Copy every line of the records below where the word "Kann" occurs.

···

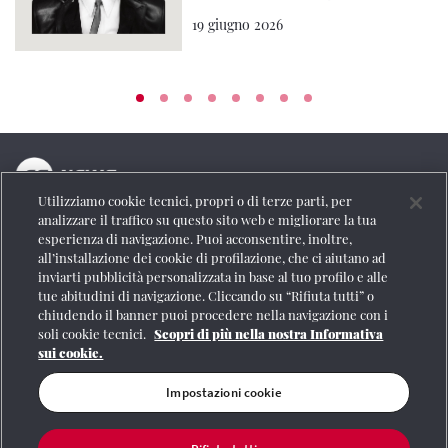
19 giugno 2026
Utilizziamo cookie tecnici, propri o di terze parti, per
La testata online del Gruppo FS Italiane
analizzare il traffico su questo sito web e migliorare la tua
esperienza di navigazione. Puoi acconsentire, inoltre,
Social
all’installazione dei cookie di profilazione, che ci aiutano ad
inviarti pubblicità personalizzata in base al tuo profilo e alle
tue abitudini di navigazione. Cliccando su “Rifiuta tutti” o
chiudendo il banner puoi procedere nella navigazione con i
soli cookie tecnici.
Scopri di più nella nostra Informativa
Se vuoi contattarci o avere altre informazioni
sui cookie.
CONTATTI
Impostazioni cookie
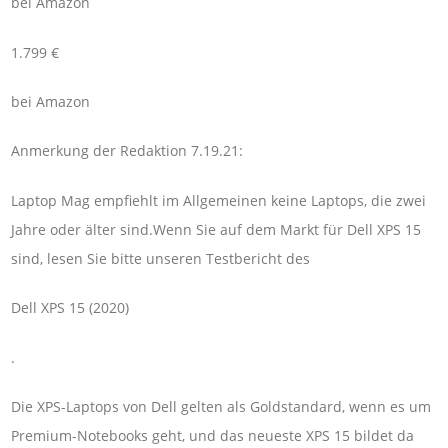
bei Amazon
1.799 €
bei Amazon
Anmerkung der Redaktion 7.19.21:
Laptop Mag empfiehlt im Allgemeinen keine Laptops, die zwei
Jahre oder älter sind.Wenn Sie auf dem Markt für Dell XPS 15
sind, lesen Sie bitte unseren Testbericht des
Dell XPS 15 (2020)
.
Die XPS-Laptops von Dell gelten als Goldstandard, wenn es um
Premium-Notebooks geht, und das neueste XPS 15 bildet da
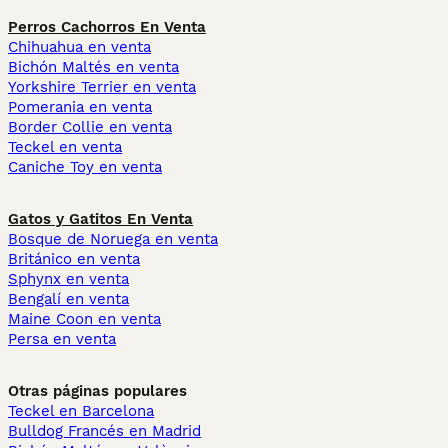
Perros Cachorros En Venta
Chihuahua en venta
Bichón Maltés en venta
Yorkshire Terrier en venta
Pomerania en venta
Border Collie en venta
Teckel en venta
Caniche Toy en venta
Gatos y Gatitos En Venta
Bosque de Noruega en venta
Británico en venta
Sphynx en venta
Bengalí en venta
Maine Coon en venta
Persa en venta
Otras páginas populares
Teckel en Barcelona
Bulldog Francés en Madrid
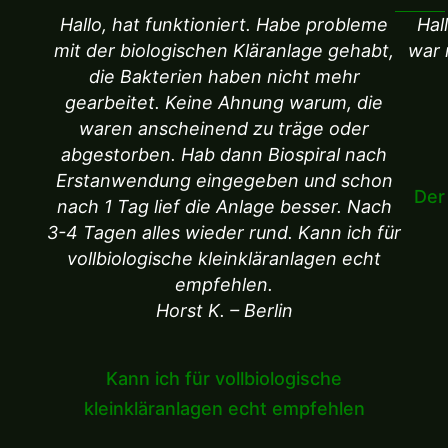
Hallo, hat funktioniert. Habe probleme
Hal
mit der biologischen Kläranlage gehabt,
war 
die Bakterien haben nicht mehr
gearbeitet. Keine Ahnung warum, die
waren anscheinend zu träge oder
abgestorben. Hab dann Biospiral nach
Erstanwendung eingegeben und schon
Der
nach 1 Tag lief die Anlage besser. Nach
3-4 Tagen alles wieder rund. Kann ich für
vollbiologische kleinkläranlagen echt
empfehlen.
Horst K. – Berlin
Kann ich für vollbiologische
kleinkläranlagen echt empfehlen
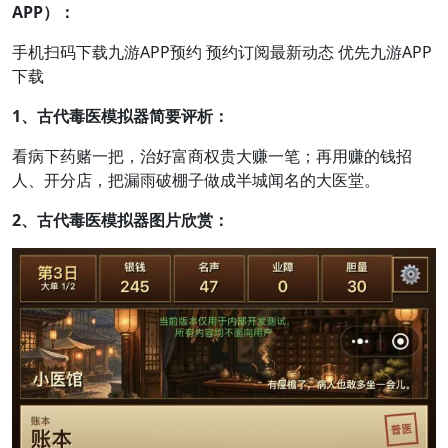
APP）：
手机扫码下载九游APP预约 预约订阅最新动态 优先九游APP
下载
1、古代毒医模拟器简要评析：
看病下药赌一把，治好富商权贵大赚一笔；再用赚的钱招
人、开分店，把漏雨破棚子做成半城闻名的大医堂。
2、古代毒医模拟器图片欣赏：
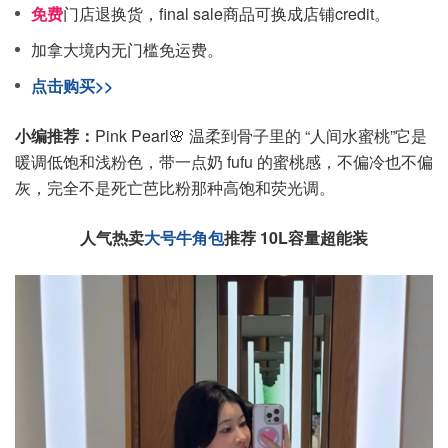
免费
门店退换货，final sale商品可换成店铺credit。
加拿大境内无门槛免运费。
点击购买>>
小编推荐：
Pink Pearl🌸 温柔到骨子里的 “人间水蜜桃”它是
暖调低饱和浅粉色，带一点奶 fufu 的蜜桃感，不偏冷也不偏
灰，完全不是死亡芭比粉那种高饱和荧光调。
人气热卖
大号牛角包
推荐 10L容量超能装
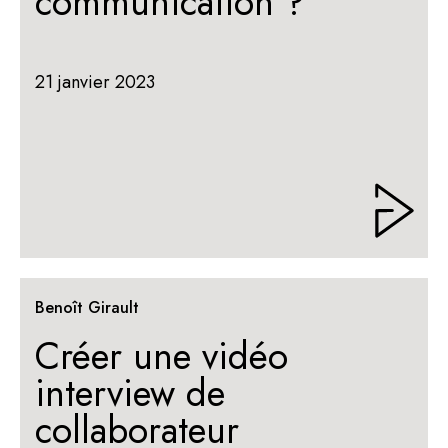
communication ?
21 janvier 2023
Benoît Girault
Créer une vidéo
interview de
collaborateur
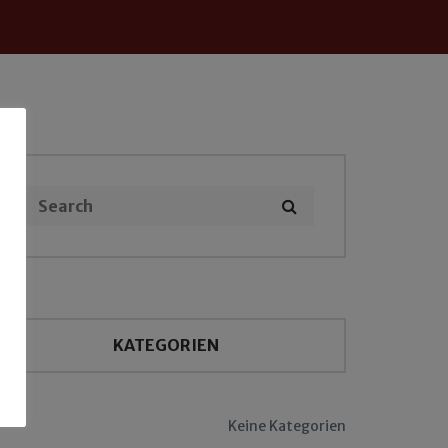
KATEGORIEN
Keine Kategorien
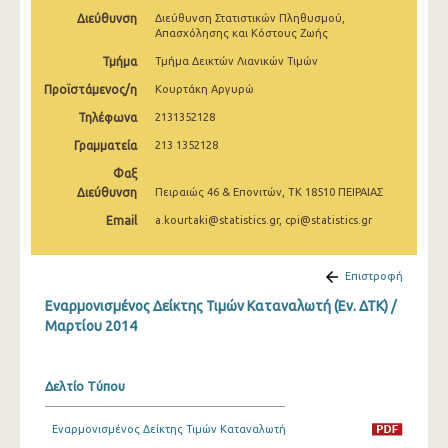
Απριλίου 2025
Διεύθυνση
Διεύθυνση Στατιστικών Πληθυσμού,
Απασχόλησης και Κόστους Ζωής
Μαρτίου 2025
Τμήμα
Τμήμα Δεικτών Λιανικών Τιμών
Φεβρουαρίου 2025
Προϊστάμενος/η
Κουρτάκη Αργυρώ
Τηλέφωνα
2131352128
Ιανουαρίου 2025
Γραμματεία
213 1352128
Δεκεμβρίου 2024
Φαξ
Διεύθυνση
Πειραιώς 46 & Επονιτών, ΤΚ 18510 ΠΕΙΡΑΙΑΣ
Νοεμβρίου 2024
Email
a.kourtaki@statistics.gr, cpi@statistics.gr
Οκτωβρίου 2024
Σεπτεμβρίου 2024
Επιστροφή
Αυγούστου 2024
Εναρμονισμένος Δείκτης Τιμών Καταναλωτή (Εν. ΔΤΚ) /
Μαρτίου 2014
Ιουλίου 2024
Ιουνίου 2024
Δελτίο Τύπου
Μαΐου 2024
Εναρμονισμένος Δείκτης Τιμών Καταναλωτή
Απριλίου 2024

···

* Your response
3-4 Tagen alles wieder rund. Kann ich für
Kann ich für vollbiologische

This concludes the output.